Senza altri trattamenti a disposizione, i medici presenti sul campo iniziarono a fare trasfusioni di plasma convalescente ai pazienti malati, salvando un numero imprecisato di vite.
Greene, parlando del plasma convalescente, ha aggiunto che è stato persino usato per trattare le epidemie di MERS, di SARS e di Ebola del XXI secolo, tutti nuovi virus che si sono diffusi attraverso le comunità prive di difese immunitarie naturali, di vaccini e di trattamenti antivirali efficaci.
Oggi il miglior trattamento per l’Ebola, manco a dirlo, è una coppia di “anticorpi monoclonali”, degli anticorpi singoli isolati dal plasma convalescente e poi clonati in modo artificiale in un laboratorio.
Plasma convalescente: combatterà anche il COVID-19?
Uno dei migliori, e più noti, usi moderni del plasma convalescente, è la produzione di antivirali per il trattamento di morsi letali dei serpenti.
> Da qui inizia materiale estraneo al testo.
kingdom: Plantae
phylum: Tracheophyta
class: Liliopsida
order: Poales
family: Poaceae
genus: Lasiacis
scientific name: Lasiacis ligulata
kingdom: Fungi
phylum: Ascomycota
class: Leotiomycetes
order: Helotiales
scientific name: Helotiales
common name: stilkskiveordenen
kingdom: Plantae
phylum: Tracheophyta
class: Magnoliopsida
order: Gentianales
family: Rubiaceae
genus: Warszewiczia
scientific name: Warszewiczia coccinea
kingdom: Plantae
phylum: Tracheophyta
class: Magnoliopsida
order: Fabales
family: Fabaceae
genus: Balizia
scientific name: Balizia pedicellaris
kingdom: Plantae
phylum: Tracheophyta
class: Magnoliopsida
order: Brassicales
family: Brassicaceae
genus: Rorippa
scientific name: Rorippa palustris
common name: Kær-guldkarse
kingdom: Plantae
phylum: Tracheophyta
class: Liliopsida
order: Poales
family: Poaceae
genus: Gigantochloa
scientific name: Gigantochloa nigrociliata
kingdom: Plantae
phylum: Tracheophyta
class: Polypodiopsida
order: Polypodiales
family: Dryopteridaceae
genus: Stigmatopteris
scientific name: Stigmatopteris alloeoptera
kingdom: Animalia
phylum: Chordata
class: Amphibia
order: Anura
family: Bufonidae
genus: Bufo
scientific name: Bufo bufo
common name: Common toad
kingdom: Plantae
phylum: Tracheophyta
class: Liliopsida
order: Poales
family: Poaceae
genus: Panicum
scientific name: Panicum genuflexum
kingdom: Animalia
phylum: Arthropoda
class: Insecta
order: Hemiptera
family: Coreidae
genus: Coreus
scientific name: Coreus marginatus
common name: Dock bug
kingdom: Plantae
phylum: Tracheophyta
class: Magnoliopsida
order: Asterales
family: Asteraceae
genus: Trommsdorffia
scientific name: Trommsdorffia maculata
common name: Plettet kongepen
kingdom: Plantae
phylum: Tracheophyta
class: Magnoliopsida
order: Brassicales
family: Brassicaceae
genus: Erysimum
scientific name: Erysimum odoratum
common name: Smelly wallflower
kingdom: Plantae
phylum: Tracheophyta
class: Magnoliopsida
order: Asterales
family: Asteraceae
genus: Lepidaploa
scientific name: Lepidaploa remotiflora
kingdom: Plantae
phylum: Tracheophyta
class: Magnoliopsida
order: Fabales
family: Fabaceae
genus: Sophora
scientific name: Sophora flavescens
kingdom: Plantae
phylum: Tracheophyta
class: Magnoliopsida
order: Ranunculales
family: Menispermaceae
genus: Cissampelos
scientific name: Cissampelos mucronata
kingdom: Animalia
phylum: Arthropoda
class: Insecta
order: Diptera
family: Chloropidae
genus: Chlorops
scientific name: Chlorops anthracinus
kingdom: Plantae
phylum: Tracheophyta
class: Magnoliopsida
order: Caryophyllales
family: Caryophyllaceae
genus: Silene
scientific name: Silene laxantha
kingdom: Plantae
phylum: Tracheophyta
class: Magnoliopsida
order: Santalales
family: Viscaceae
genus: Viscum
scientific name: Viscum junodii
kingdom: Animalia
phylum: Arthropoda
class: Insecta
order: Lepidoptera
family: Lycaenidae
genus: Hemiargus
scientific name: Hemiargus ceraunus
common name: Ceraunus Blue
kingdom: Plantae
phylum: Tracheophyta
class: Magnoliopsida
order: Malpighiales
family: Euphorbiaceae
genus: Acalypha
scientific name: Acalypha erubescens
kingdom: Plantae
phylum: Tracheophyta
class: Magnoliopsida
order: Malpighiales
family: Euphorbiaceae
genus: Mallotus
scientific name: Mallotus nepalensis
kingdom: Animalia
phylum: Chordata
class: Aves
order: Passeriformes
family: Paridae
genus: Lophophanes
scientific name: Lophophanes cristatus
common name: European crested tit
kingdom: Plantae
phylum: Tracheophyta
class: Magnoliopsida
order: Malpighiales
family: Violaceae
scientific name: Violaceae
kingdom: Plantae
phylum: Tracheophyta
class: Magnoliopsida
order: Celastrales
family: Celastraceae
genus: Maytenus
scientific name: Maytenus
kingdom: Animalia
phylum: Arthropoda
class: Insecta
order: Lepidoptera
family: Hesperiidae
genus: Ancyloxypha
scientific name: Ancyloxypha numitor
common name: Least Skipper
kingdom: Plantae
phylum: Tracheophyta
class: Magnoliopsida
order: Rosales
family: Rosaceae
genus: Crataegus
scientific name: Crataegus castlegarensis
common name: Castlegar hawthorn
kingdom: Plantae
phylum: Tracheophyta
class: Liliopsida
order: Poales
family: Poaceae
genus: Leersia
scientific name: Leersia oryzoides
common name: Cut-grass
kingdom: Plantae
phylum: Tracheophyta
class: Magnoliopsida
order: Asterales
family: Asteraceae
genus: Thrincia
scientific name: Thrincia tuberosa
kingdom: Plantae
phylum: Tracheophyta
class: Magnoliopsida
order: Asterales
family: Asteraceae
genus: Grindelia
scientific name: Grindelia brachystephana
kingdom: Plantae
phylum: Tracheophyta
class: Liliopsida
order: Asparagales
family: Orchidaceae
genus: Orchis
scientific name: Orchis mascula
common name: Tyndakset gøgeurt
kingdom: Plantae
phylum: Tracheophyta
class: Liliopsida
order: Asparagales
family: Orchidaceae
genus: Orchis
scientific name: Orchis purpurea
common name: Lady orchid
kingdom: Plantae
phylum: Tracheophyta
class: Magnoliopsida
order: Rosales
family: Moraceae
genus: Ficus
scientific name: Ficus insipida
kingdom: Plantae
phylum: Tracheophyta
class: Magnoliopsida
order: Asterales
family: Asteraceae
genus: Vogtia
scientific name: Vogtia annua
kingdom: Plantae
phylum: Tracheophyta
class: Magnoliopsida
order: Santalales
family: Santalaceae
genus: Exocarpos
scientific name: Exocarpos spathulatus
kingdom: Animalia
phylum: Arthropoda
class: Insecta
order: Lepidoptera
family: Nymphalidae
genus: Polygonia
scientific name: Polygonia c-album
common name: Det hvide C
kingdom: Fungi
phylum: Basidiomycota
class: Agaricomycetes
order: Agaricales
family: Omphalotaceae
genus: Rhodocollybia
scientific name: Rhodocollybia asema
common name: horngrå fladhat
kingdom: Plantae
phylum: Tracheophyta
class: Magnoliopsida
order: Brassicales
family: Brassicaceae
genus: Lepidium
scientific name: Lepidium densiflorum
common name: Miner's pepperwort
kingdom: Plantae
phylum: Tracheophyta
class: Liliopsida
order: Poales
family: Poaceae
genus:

L’antiveleno viene prodotto iniettando piccole quantità di veleno dei serpenti nei cavalli e consentendo al loro sistema immunitario di produrre gli anticorpi per neutralizzare il veleno.
Questi anticorpi equini vengono poi isolati, purificati e distribuiti agli ospedali come antivirali.
Nel marzo 2020 i medici della Johns Hopkins University hanno iniziato a testare il plasma convalescente come promettente trattamento contro il COVID-19, mentre i ricercatori provenienti da tutto il mondo hanno proseguito con le loro ricerche per un vaccino permanente.
Il vantaggio del plasma convalescente è che può essere prelevato dai pazienti guariti utilizzando la stessa tecnologia di separazione del plasma usata nelle banche del sangue.
“È tutto fattibile” ha dichiarato l’immunologo Arturo Casadevall, capo ricercatore dello studio COVID-19, “ma per farlo richiede impegno, organizzazione, risorse…e persone che si sono riprese dalla malattia e che possono donare il sangue.”